Cependant, si le swap est un contrat à terme financier, il n'en reste pas moins que le sous-jacent de la transaction est généralement un emprunt à taux variable, souvent consenti par la même banque que la partie au swap ou par une banque du même groupe. et que c’est la nature de ce sous-jacent qui déterminera l’analyse juridique du swap.

Le scénario est donc celui où la banque refusera de payer la variable à l’emprunteur en invoquant l’impossibilité de l’intérêt négatif et l’autre facture de la même variable dans le contexte du swap.

Il existe un comportement schizophrénique que la contrepartie à l'échange doit utilement contester devant un tribunal, mais ce dernier dispose d'un argument juridique encore plus fort pour se soustraire à un échange désavantageux.

Le swap est souvent vendu par les institutions financières en tant qu'instrument de couverture face aux fluctuations des taux d'intérêt, ce qui permet d'éviter les fluctuations futures en payant un taux fixe jusqu'à l'échéance.

Toutefois, la facturation de la jambe variable de la banque, devenue négative, peut, à notre avis, faire perdre au swap sa caractéristique d’instrument de couverture, ce qui constitue d’un point de vue juridique sa qualité essentielle et rend la transaction est nulle: l'emprunteur contracte un swap afin de se couvrir contre le risque futur lié à la fluctuation des taux, et c'est cette couverture qui constitue la motivation impulsive et décisive qui a conduit l'emprunteur à signer le contrat.

Nous savons bien sûr qu’une opération de couverture n’est pas nécessairement destinée à couvrir tous les risques futurs, en particulier dans le cas de swaps complexes. La cour d'appel de Paris a déjà statué (2). Mais dans le cas d’un swap vanille consistant à échanger une exposition à taux fixe contre une exposition à taux variable, imputer une variable négative semble être contraire à l’essence même de la transaction.

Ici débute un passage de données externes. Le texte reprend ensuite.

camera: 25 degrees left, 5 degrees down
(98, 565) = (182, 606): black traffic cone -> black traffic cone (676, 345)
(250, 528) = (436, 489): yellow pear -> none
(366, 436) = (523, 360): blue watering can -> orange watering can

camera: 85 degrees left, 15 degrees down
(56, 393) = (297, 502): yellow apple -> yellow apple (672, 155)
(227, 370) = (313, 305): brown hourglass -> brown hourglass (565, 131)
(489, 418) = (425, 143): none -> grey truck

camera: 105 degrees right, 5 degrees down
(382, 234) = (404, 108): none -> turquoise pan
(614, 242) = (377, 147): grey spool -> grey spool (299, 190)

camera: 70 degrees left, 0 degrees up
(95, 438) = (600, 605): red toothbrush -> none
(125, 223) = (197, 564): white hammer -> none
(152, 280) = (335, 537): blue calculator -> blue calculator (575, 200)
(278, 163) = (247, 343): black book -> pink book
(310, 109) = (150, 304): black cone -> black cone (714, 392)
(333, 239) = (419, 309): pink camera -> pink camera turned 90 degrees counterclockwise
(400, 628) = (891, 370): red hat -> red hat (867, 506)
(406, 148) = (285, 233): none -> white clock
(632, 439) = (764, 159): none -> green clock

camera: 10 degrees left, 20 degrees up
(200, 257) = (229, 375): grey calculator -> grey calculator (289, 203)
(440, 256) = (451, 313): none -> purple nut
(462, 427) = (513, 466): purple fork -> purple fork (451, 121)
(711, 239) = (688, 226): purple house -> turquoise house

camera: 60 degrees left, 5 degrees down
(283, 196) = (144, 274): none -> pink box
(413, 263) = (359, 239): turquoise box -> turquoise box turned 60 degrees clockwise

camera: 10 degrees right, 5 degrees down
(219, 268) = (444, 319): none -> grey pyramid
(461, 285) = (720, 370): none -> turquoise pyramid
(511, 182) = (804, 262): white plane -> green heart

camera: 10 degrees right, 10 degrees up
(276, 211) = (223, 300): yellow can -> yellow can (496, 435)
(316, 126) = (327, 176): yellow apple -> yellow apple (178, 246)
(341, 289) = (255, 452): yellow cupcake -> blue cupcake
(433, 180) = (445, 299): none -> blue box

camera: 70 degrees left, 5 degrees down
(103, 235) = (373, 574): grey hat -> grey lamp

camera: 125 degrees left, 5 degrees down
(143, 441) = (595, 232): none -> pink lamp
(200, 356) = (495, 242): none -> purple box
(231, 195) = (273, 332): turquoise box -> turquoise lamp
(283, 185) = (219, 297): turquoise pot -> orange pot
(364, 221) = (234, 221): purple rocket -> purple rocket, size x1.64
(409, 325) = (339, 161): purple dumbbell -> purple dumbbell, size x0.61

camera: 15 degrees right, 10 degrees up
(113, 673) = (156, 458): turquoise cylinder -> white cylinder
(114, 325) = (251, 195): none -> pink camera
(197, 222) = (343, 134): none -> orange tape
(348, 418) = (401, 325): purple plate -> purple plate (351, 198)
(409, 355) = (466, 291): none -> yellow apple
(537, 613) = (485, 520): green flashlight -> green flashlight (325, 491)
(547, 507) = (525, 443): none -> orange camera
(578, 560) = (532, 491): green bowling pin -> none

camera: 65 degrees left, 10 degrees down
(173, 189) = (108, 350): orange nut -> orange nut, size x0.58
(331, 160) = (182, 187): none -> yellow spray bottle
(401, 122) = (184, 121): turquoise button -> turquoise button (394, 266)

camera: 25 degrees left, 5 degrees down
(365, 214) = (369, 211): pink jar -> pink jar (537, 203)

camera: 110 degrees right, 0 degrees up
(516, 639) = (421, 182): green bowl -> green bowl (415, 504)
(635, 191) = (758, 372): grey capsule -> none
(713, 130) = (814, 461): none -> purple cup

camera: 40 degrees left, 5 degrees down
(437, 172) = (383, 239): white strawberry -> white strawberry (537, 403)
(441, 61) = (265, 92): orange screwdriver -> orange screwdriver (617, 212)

Ce n'est alors plus seulement pour le souscripteur du swap de rembourser l'intérêt variable négatif facturé, mais pour la nullité de l'opération entière depuis sa création. La conséquence est que l'emprunteur reçoit tous les intérêts fixes qu'il a payés et doit en retour payer les intérêts variables qu'il a encaissés. Dans tous les cas, le solde sera nettement en faveur de l'emprunteur pour presque tous les échanges pour lesquels l'action judiciaire n'est pas prescrite à ce jour.

La dimension judiciaire du sujet

Le volume de litiges résultant du refus du prêteur de payer des intérêts négatifs à l'emprunteur semble étrangement faible. Les raisons peuvent être diverses, telles que le manque de connaissance de leurs droits par les emprunteurs ou des négociations directes entre les parties au contrat de prêt sans faire appel au juge par exemple.
Il est peu probable que le thème des taux d'intérêt négatifs connaisse une évolution juridique significative à l'avenir, la plupart des prêteurs ayant adapté les contrats pour inclure une clause de taux zéro.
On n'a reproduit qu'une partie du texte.